Recent developments, such as TransPolymer, have extended transformer-based architectures specifically for polymer property prediction. Xu et al. [
57] introduced a chemically aware tokenizer and demonstrated that pretraining on polymer-specific sequences significantly improves the accuracy of retrosynthetic and forward reaction predictions, making it a valuable complement to general-purpose molecular transformers.

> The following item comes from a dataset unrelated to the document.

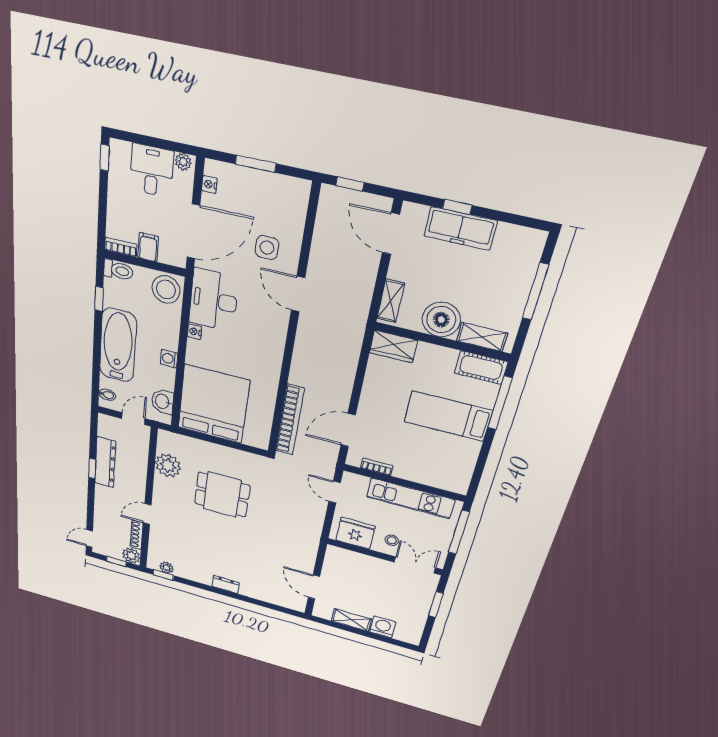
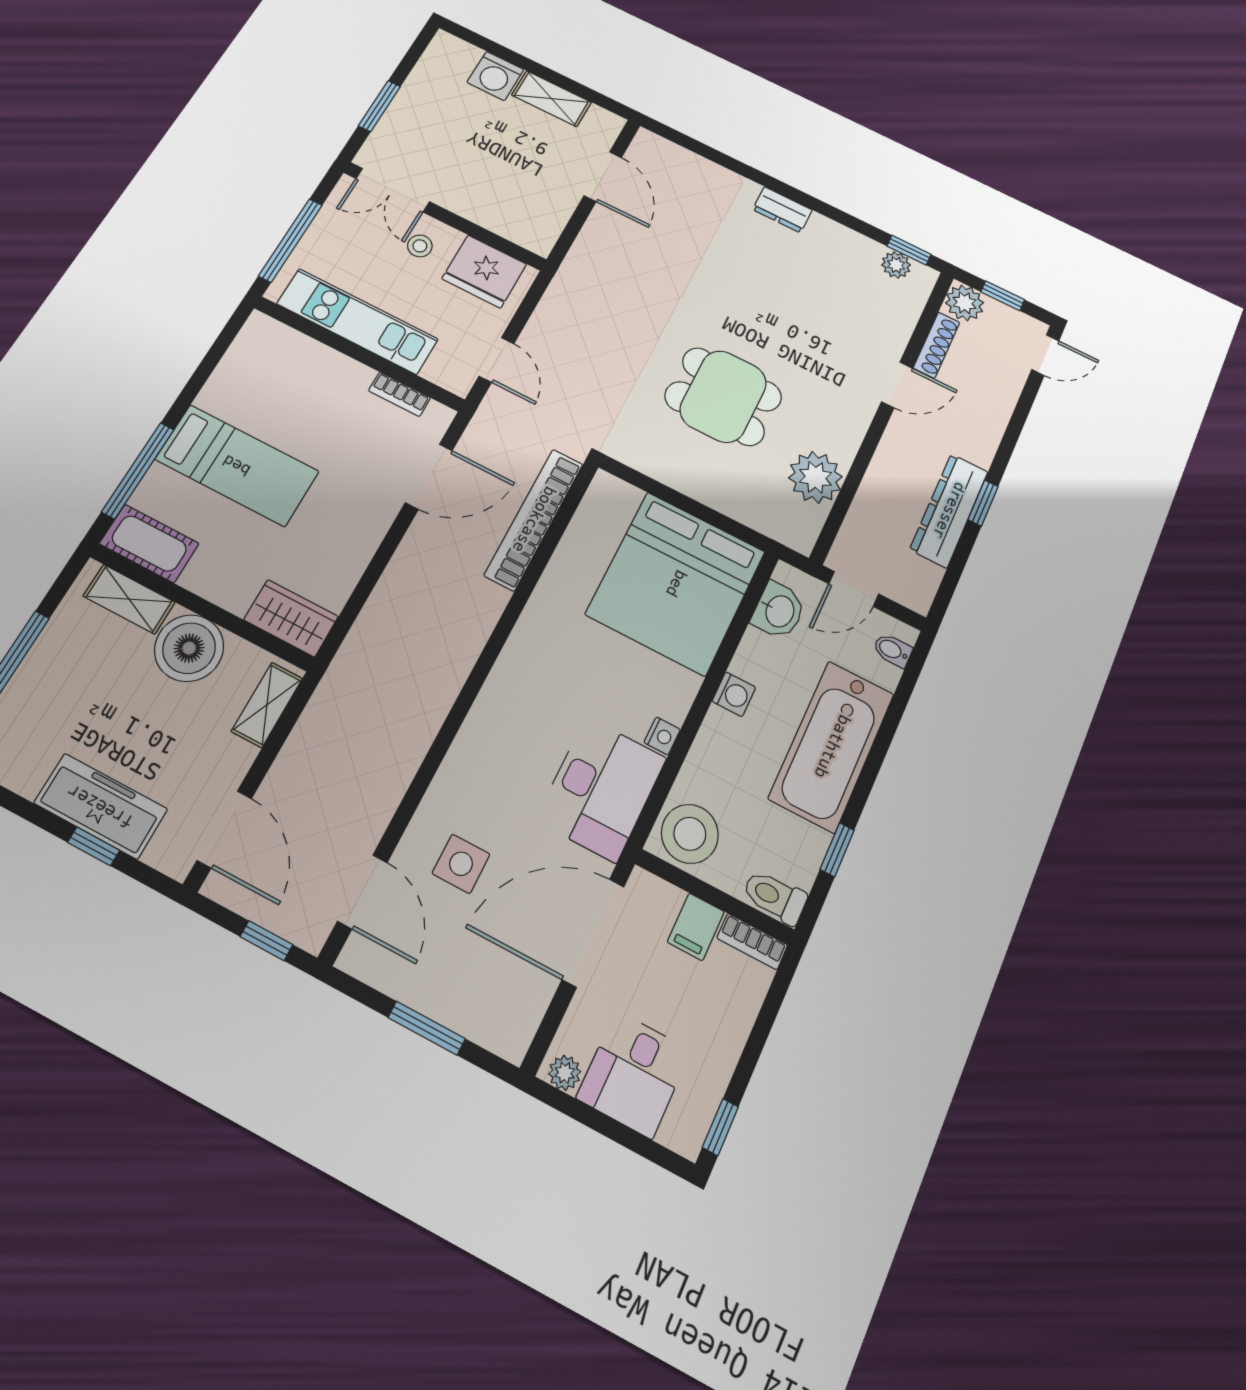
nightstand: (209, 184) -> (529, 1014), removed
door: (298, 294) -> (362, 892), moved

5.2. Translation Task in ROP
Forward and retro-reaction predictions were modeled as a translation task, converting reactant-reagent SMILES strings into product SMILES. In the context of ring-opening polymerization (ROP), the SMILES strings are divided into a source—comprising the reactants and reagents—and a target, representing the products. Dataset splitting is based on target variations for the same source input. According to Ferrari’s observations, since the HTA and M2P datasets yield diverse outcomes for identical source instances, the datasets were split into 90% for training, 5% for validation, and 5% for testing [
56]. In a related effort, Schwaller et al. [
58] proposed a hypergraph-based retrosynthesis planner that integrates transformer models with multistep reaction prediction. Although initially developed for small molecules, this architecture has been adapted for polymerization pathways, offering improved accuracy in predicting feasible synthetic routes for complex monomer systems.
6. Conclusions
This review presents a state-of-the-art overview of recent advances in artificial intelligence, particularly machine learning and deep learning, for the accelerated discovery of bioplastics. Biopolymer informatics emphasizes the transformative potential of data-driven approaches in the development of sustainable polymers.
We highlight PolyID, a machine learning-based message-passing graph neural network tool that provides a robust framework for the accelerated discovery of bioplastics, supported by benchmarked data repositories. This review details AI techniques for predicting structure–property relationships, optimizing synthesis pathways, and enhancing the development of bioplastics.
Furthermore, ML-driven methods in catalyst design and polymerization processes for bioplastics are discussed, offering a valuable resource for emerging researchers and academicians in the field. These advancements are facilitated by the growing availability of publicly accessible databases and open-source polymer informatics tools.
This review serves as a comprehensive reference, providing critical insights into current AI models for polymerization, molecular descriptor generation, structure–property prediction, and the use of benchmarked datasets in the context of sustainable polymers. Overall, this study underscores the significant potential of AI in advancing the design and discovery of green polymers, contributing to a more sustainable future. AI innovation in bioplastics is gaining increasing attention and represents a crucial step forward in addressing societal and environmental challenges through advanced materials science.